Again God tells Jeremiah, Do not pray for this people, or lift up a cry or prayer on their behalf, for I will not listen when they call to me in the time of their trouble.”

 

Jeremiah 12. Jeremiah now argues with God about why the wicked still prosper, seeming foolish because he could not see their end and in judging God.  But God reminds him of the invaders coming, overwhelming the land like a flood.  Both the Babylonians and God’s sword of condemnation are the same.

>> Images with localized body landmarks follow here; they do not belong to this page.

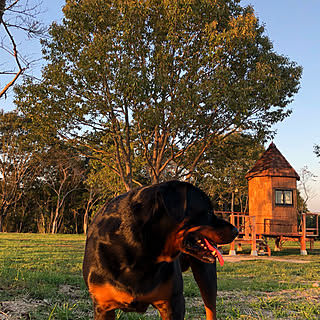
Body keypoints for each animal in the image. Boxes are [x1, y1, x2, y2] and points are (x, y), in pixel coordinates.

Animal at [82, 181, 238, 320]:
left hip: (207, 277)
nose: (236, 230)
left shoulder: (173, 303)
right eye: (208, 211)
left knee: (211, 309)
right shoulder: (103, 306)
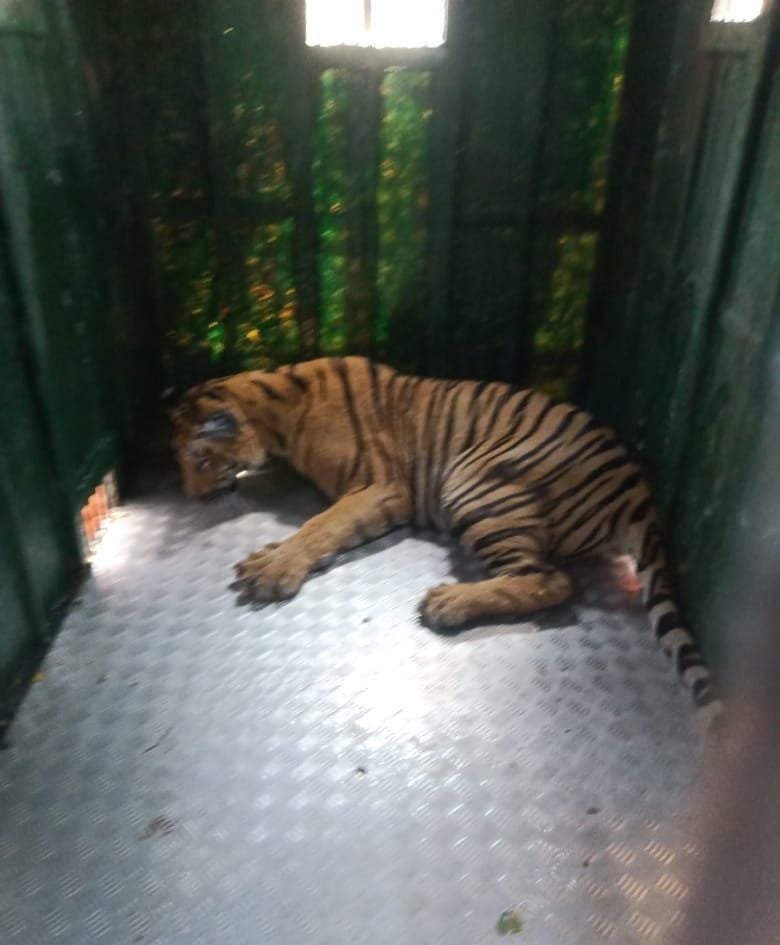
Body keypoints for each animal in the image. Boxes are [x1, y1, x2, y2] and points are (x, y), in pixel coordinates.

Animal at [170, 355, 721, 724]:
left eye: (199, 460)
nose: (194, 497)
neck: (274, 408)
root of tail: (638, 485)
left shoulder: (381, 487)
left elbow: (321, 525)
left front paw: (272, 568)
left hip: (473, 480)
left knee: (551, 581)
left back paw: (449, 603)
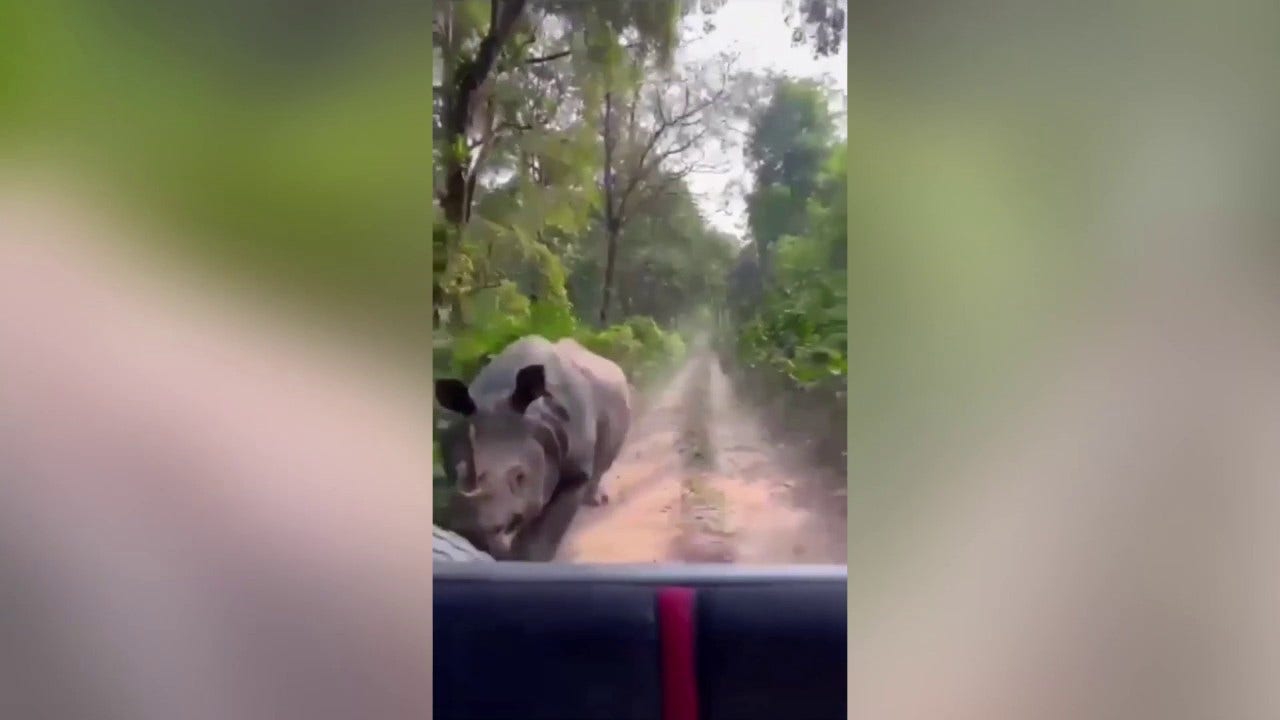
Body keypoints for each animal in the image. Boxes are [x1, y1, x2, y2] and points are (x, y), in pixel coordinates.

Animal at [434, 335, 632, 560]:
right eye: (459, 473)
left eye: (520, 476)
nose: (471, 529)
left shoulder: (575, 471)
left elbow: (545, 531)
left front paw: (528, 559)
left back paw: (596, 500)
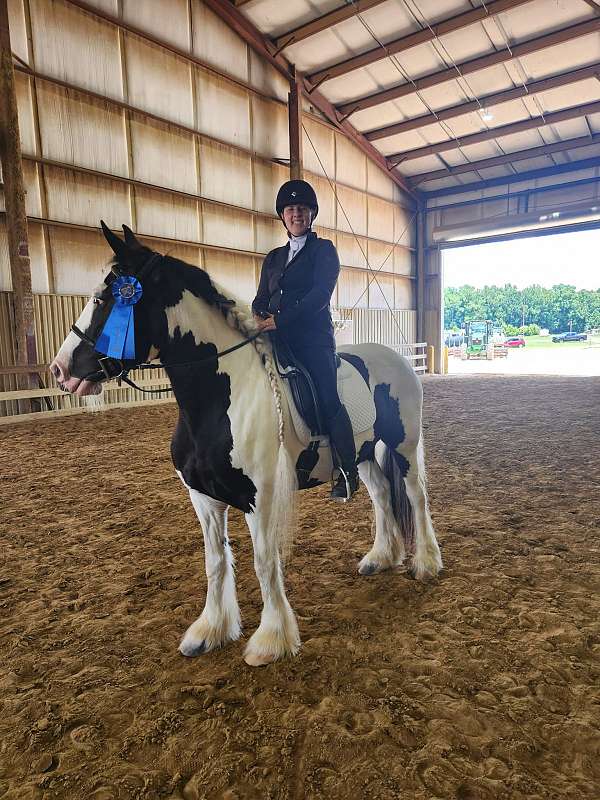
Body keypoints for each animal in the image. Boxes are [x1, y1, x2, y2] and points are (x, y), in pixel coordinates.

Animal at [50, 223, 442, 667]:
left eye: (106, 297)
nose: (60, 370)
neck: (221, 398)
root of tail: (397, 358)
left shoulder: (261, 499)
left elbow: (264, 563)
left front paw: (270, 640)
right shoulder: (203, 498)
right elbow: (216, 562)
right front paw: (209, 631)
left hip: (403, 446)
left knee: (416, 497)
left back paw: (426, 564)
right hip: (362, 457)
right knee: (381, 496)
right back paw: (380, 558)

But, God, ever so merciful, says, “After I have plucked them up, I will again have compassion on them, and I will bring them again, each to his heritage and each to his land.”   

In His compassion, God even promises the other nations, “And it shall come to pass, if they will diligently learn the ways of my people, to swear by my name, “as the LORD lives,” even as they taught my people to swear by Baal, then they shall be built up in the midst of my people.”

 

Jeremiah 13. God gives Jeremiah an object lesson.  He is to go buy a linen loincloth, wear it for a few days, then take it off, go to the Euphrates, and hide it there.  After many days, he was to go and dig it up. But it was spoiled and good for nothing.  God said THIS was His spoiling the “great pride” of Judah, who stubbornly followed their own heart and went after other gods. 

Since a loincloth clung close to a person’s skin, so God made the house of Judah cling to Him that they might be His people, a name, a praise, and a glory. But they would not listen. 

Then God gives the message, “Hear and give ear; be not proud, for the LORD has spoken. Give glory to the LORD your God before He brings darkness… before your feet stumble on the twilight mountains, and while you look for light, He turns it into gloom and makes it deep darkness.”